I’d much rather see Tesla focus its engineering capabilities on areas where improvement would actually be beneficial to owners and drivers.

Of course, it’s about marketing. P90DL is doing great, but imagine have P60DP (P for Plaid) that has more power than $2 million Bugatti and priced around $100K. That will be an exclamation mark.

This “Franken-EV” is probably gonna similar to strapping a rocket engine on a skateboard, just minus the actual rocket engine. 🙂

And will most likely smoke anything that DOESN’T have a rocket engine.

Would be fun to watch the end product race the White Zombie, or the Zombie 222.

I want to put an electric motore in my Hot Rod 27 track T. Right now I am looking for options that are relatively cheap. Maybe a wrecked FFE. Any Ideas?

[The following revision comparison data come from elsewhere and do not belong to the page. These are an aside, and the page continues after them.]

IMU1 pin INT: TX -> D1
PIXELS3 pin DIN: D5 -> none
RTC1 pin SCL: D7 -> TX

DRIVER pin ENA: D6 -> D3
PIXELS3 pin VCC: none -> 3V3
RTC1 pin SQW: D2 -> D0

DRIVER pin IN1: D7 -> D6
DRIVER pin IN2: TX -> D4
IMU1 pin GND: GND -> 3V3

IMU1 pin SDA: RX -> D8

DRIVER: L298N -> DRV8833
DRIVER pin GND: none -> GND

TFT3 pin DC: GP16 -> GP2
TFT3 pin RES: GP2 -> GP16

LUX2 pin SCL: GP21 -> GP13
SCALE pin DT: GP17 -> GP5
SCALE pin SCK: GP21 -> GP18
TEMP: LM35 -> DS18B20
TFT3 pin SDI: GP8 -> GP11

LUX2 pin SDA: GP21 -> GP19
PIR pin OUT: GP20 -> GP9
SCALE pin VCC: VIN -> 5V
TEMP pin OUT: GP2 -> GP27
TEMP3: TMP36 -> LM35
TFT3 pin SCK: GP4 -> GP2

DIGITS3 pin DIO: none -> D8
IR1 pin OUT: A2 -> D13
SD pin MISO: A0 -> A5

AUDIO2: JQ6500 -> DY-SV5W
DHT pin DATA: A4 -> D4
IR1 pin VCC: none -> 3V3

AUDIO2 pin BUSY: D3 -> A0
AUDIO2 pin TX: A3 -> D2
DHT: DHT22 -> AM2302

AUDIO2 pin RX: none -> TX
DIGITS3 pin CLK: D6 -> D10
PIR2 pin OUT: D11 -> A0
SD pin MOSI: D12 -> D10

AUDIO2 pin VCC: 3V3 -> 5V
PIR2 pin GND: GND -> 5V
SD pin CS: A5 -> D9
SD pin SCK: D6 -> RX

I advise you to join the EAASV (Electric Auto Association Silicon Valley) e-mail discussion group and ask your questions there. Members include several who are extremely knowledgeable about converting cars to EVs.

No need to be actually located in the Bay Area, to ask questions on that forum.

https://beta.groups.yahoo.com/neo/groups/eaasv/info?referrer=norcalzennownersgroup

I want his workshop.

My understanding is the Tesla does not charge it’s pack 100 percent nor does it discharge 100 percent.
It’s pack is supposed to last 10 years.
What can a higher c rating do to a car that already does zero to 60 in 3 seconds.?

“What can a higher c rating do to a car that already does zero to 60 in 3 seconds.?”

0-60mph in 2.8 seconds?

Better 1/4 miles times?

Tesla said that 0-30mph is traction limited, 30-60mph is battery power limited.

So, there you go, 30-60mph can be improved with more power.

Tom said:

“What can a higher c rating do to a car that already does zero to 60 in 3 seconds.?”

More power delivered from the battery pack. Potentially a faster car, if the rest of the powertrain can handle the extra power and if the motor can deliver more horsepower.

Of course, the tradeoff of more power would be more waste heat, and potentially shorter battery life. But I would imagine that someone into extreme drag racing would gladly trade a small to moderate reduction in battery life for more power.